What to work on
For the entries that appear below, write out the exact text and omit the pictures.

┄┄┄┄┄┄┄┄┄┄

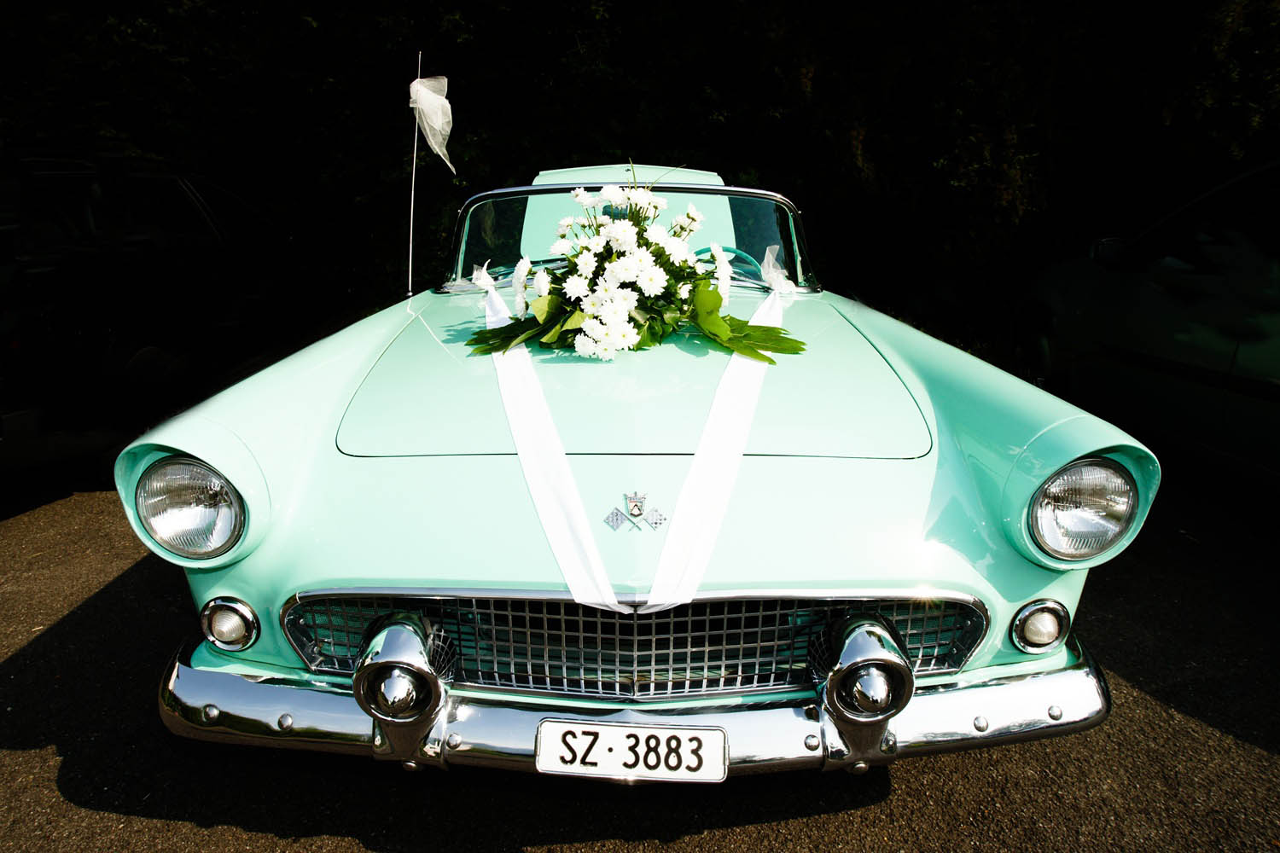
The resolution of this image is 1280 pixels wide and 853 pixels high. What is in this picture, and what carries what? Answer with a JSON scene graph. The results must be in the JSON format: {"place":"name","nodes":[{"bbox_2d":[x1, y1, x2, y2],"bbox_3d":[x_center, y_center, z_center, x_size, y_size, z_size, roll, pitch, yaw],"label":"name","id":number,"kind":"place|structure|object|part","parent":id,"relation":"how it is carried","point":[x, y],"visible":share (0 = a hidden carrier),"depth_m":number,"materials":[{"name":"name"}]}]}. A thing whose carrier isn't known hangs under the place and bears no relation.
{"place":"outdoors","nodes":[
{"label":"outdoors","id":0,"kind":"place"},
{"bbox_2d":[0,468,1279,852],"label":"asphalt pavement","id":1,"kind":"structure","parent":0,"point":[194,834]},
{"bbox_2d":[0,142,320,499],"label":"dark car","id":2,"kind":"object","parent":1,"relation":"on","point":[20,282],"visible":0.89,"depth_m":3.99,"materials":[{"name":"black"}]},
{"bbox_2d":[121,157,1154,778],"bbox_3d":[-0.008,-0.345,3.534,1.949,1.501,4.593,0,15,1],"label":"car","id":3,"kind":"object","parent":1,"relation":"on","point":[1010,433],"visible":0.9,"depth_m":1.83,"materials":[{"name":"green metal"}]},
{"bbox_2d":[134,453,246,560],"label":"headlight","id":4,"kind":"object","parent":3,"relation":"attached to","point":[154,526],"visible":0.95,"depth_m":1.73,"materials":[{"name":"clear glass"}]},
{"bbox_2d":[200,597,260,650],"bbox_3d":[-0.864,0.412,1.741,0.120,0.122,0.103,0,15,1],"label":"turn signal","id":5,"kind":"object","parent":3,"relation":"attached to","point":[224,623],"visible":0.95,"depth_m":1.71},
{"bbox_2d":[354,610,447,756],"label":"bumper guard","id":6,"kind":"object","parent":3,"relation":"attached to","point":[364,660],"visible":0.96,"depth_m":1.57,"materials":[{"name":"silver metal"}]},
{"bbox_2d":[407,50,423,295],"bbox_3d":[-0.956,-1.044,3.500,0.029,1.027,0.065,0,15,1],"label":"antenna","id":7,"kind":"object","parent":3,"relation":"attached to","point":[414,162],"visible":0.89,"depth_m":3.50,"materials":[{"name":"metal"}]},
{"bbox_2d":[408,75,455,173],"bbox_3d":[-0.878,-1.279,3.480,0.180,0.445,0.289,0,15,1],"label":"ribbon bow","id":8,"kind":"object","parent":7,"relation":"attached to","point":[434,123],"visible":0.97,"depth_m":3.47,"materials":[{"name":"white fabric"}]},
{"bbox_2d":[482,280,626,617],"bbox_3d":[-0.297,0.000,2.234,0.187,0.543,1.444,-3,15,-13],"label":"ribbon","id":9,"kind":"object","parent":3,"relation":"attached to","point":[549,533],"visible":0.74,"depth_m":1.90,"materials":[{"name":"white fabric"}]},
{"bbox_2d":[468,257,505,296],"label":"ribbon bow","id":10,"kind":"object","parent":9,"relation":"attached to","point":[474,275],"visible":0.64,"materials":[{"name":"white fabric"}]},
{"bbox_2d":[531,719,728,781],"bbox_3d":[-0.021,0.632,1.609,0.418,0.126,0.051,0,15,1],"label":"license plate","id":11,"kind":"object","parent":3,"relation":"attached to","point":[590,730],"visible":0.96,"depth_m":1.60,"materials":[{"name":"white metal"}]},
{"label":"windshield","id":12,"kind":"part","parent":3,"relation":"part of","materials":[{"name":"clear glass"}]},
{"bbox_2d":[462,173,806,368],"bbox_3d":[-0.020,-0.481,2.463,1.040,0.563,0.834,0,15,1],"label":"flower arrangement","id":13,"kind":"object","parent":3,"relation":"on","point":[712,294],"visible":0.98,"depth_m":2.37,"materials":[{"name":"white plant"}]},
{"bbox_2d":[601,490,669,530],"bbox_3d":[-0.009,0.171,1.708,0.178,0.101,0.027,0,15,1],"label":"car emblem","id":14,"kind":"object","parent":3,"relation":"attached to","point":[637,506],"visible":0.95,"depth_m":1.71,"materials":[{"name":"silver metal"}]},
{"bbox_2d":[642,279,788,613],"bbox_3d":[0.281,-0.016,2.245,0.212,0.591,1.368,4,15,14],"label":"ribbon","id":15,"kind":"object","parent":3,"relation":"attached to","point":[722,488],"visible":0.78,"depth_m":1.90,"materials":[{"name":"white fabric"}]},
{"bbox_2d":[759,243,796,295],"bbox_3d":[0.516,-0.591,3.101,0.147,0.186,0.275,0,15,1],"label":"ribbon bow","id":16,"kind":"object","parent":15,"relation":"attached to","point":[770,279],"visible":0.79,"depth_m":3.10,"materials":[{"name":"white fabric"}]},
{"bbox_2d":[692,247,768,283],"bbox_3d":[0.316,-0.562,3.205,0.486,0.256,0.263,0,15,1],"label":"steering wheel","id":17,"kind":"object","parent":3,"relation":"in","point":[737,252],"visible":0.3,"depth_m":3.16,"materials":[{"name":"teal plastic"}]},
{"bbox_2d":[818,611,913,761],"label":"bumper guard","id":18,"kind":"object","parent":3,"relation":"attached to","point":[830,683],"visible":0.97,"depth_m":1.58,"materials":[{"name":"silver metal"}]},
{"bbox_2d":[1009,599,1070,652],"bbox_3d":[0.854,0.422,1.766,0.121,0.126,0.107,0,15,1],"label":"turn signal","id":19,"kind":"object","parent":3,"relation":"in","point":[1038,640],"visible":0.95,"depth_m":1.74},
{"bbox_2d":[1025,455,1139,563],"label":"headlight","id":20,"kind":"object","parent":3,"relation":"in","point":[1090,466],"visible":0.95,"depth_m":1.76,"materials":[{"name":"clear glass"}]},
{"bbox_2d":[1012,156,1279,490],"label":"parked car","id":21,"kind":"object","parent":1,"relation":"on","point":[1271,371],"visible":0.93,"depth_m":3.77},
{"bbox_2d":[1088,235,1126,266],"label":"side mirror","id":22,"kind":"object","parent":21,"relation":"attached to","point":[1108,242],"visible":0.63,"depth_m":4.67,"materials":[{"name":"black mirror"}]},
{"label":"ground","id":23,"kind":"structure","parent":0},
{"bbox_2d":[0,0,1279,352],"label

┄┄┄┄┄┄┄┄┄┄

Result of this exercise
The resolution of this image is 1280 pixels wide and 853 pixels high. What is in this picture, and what carries what? Answer with a JSON scene graph. The results must be in the JSON format: {"place":"name","nodes":[{"bbox_2d":[x1, y1, x2, y2],"bbox_3d":[x_center, y_center, z_center, x_size, y_size, z_size, roll, pitch, yaw],"label":"name","id":number,"kind":"place|structure|object|part","parent":id,"relation":"how it is carried","point":[x, y],"visible":share (0 = a hidden carrier),"depth_m":number,"materials":[{"name":"name"}]}]}. A thing whose carrier isn't known hangs under the place and bears no relation.
{"place":"outdoors","nodes":[
{"label":"outdoors","id":0,"kind":"place"},
{"bbox_2d":[0,468,1279,852],"label":"asphalt pavement","id":1,"kind":"structure","parent":0,"point":[194,834]},
{"bbox_2d":[0,142,320,499],"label":"dark car","id":2,"kind":"object","parent":1,"relation":"on","point":[20,282],"visible":0.89,"depth_m":3.99,"materials":[{"name":"black"}]},
{"bbox_2d":[121,157,1154,778],"bbox_3d":[-0.008,-0.345,3.534,1.949,1.501,4.593,0,15,1],"label":"car","id":3,"kind":"object","parent":1,"relation":"on","point":[1010,433],"visible":0.9,"depth_m":1.83,"materials":[{"name":"green metal"}]},
{"bbox_2d":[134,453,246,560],"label":"headlight","id":4,"kind":"object","parent":3,"relation":"attached to","point":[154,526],"visible":0.95,"depth_m":1.73,"materials":[{"name":"clear glass"}]},
{"bbox_2d":[200,597,260,650],"bbox_3d":[-0.864,0.412,1.741,0.120,0.122,0.103,0,15,1],"label":"turn signal","id":5,"kind":"object","parent":3,"relation":"attached to","point":[224,623],"visible":0.95,"depth_m":1.71},
{"bbox_2d":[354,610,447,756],"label":"bumper guard","id":6,"kind":"object","parent":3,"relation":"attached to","point":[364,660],"visible":0.96,"depth_m":1.57,"materials":[{"name":"silver metal"}]},
{"bbox_2d":[407,50,423,295],"bbox_3d":[-0.956,-1.044,3.500,0.029,1.027,0.065,0,15,1],"label":"antenna","id":7,"kind":"object","parent":3,"relation":"attached to","point":[414,162],"visible":0.89,"depth_m":3.50,"materials":[{"name":"metal"}]},
{"bbox_2d":[408,75,455,173],"bbox_3d":[-0.878,-1.279,3.480,0.180,0.445,0.289,0,15,1],"label":"ribbon bow","id":8,"kind":"object","parent":7,"relation":"attached to","point":[434,123],"visible":0.97,"depth_m":3.47,"materials":[{"name":"white fabric"}]},
{"bbox_2d":[482,280,626,617],"bbox_3d":[-0.297,0.000,2.234,0.187,0.543,1.444,-3,15,-13],"label":"ribbon","id":9,"kind":"object","parent":3,"relation":"attached to","point":[549,533],"visible":0.74,"depth_m":1.90,"materials":[{"name":"white fabric"}]},
{"bbox_2d":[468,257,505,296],"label":"ribbon bow","id":10,"kind":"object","parent":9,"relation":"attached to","point":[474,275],"visible":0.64,"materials":[{"name":"white fabric"}]},
{"bbox_2d":[531,719,728,781],"bbox_3d":[-0.021,0.632,1.609,0.418,0.126,0.051,0,15,1],"label":"license plate","id":11,"kind":"object","parent":3,"relation":"attached to","point":[590,730],"visible":0.96,"depth_m":1.60,"materials":[{"name":"white metal"}]},
{"label":"windshield","id":12,"kind":"part","parent":3,"relation":"part of","materials":[{"name":"clear glass"}]},
{"bbox_2d":[462,173,806,368],"bbox_3d":[-0.020,-0.481,2.463,1.040,0.563,0.834,0,15,1],"label":"flower arrangement","id":13,"kind":"object","parent":3,"relation":"on","point":[712,294],"visible":0.98,"depth_m":2.37,"materials":[{"name":"white plant"}]},
{"bbox_2d":[601,490,669,530],"bbox_3d":[-0.009,0.171,1.708,0.178,0.101,0.027,0,15,1],"label":"car emblem","id":14,"kind":"object","parent":3,"relation":"attached to","point":[637,506],"visible":0.95,"depth_m":1.71,"materials":[{"name":"silver metal"}]},
{"bbox_2d":[642,279,788,613],"bbox_3d":[0.281,-0.016,2.245,0.212,0.591,1.368,4,15,14],"label":"ribbon","id":15,"kind":"object","parent":3,"relation":"attached to","point":[722,488],"visible":0.78,"depth_m":1.90,"materials":[{"name":"white fabric"}]},
{"bbox_2d":[759,243,796,295],"bbox_3d":[0.516,-0.591,3.101,0.147,0.186,0.275,0,15,1],"label":"ribbon bow","id":16,"kind":"object","parent":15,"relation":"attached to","point":[770,279],"visible":0.79,"depth_m":3.10,"materials":[{"name":"white fabric"}]},
{"bbox_2d":[692,247,768,283],"bbox_3d":[0.316,-0.562,3.205,0.486,0.256,0.263,0,15,1],"label":"steering wheel","id":17,"kind":"object","parent":3,"relation":"in","point":[737,252],"visible":0.3,"depth_m":3.16,"materials":[{"name":"teal plastic"}]},
{"bbox_2d":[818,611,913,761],"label":"bumper guard","id":18,"kind":"object","parent":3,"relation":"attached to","point":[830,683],"visible":0.97,"depth_m":1.58,"materials":[{"name":"silver metal"}]},
{"bbox_2d":[1009,599,1070,652],"bbox_3d":[0.854,0.422,1.766,0.121,0.126,0.107,0,15,1],"label":"turn signal","id":19,"kind":"object","parent":3,"relation":"in","point":[1038,640],"visible":0.95,"depth_m":1.74},
{"bbox_2d":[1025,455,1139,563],"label":"headlight","id":20,"kind":"object","parent":3,"relation":"in","point":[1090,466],"visible":0.95,"depth_m":1.76,"materials":[{"name":"clear glass"}]},
{"bbox_2d":[1012,156,1279,490],"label":"parked car","id":21,"kind":"object","parent":1,"relation":"on","point":[1271,371],"visible":0.93,"depth_m":3.77},
{"bbox_2d":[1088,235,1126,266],"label":"side mirror","id":22,"kind":"object","parent":21,"relation":"attached to","point":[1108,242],"visible":0.63,"depth_m":4.67,"materials":[{"name":"black mirror"}]},
{"label":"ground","id":23,"kind":"structure","parent":0},
{"bbox_2d":[0,0,1279,352],"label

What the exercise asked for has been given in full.